> **Provided information**

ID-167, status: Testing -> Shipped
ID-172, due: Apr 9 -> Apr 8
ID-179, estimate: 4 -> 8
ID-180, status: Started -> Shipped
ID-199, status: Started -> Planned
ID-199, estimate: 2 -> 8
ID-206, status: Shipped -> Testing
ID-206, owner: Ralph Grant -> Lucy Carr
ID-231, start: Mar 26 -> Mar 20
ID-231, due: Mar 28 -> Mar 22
---
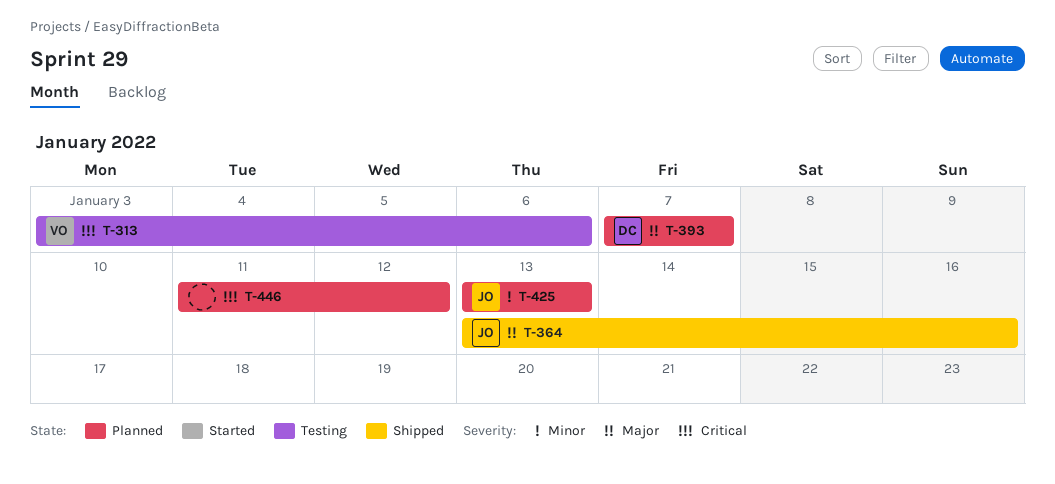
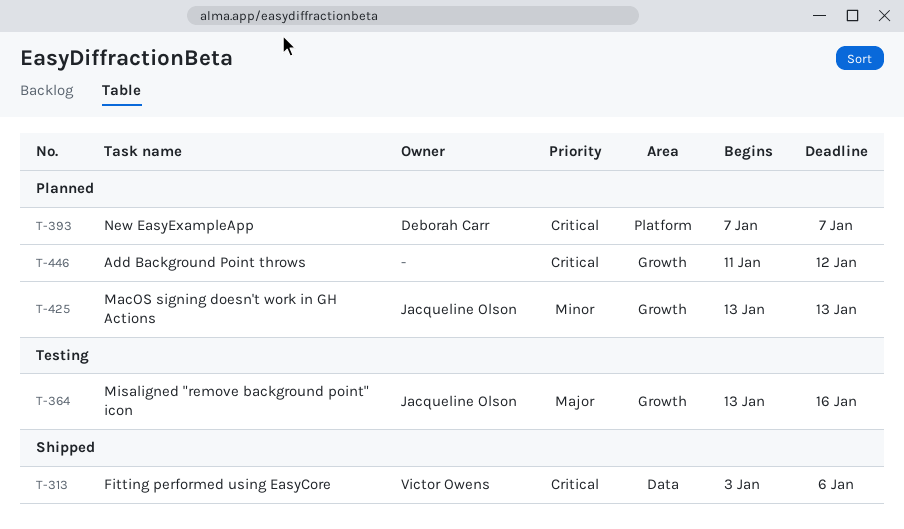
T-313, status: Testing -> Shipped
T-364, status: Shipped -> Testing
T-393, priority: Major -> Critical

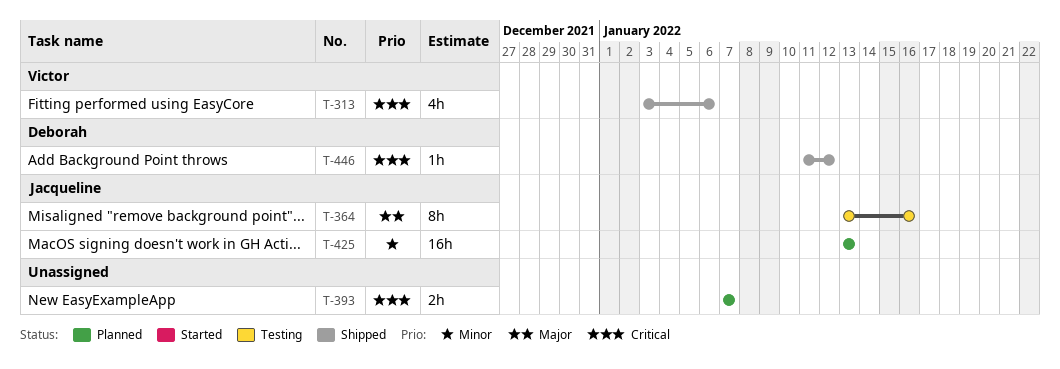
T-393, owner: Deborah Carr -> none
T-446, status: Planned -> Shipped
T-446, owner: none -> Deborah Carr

> **Requirement**
The required output is every line above from the one with "T-446, status: Planned -> Shipped" down to the one with "T-446, owner: none -> Deborah Carr", restated word for word, ends included.

> **Written solution**
T-446, status: Planned -> Shipped
T-446, owner: none -> Deborah Carr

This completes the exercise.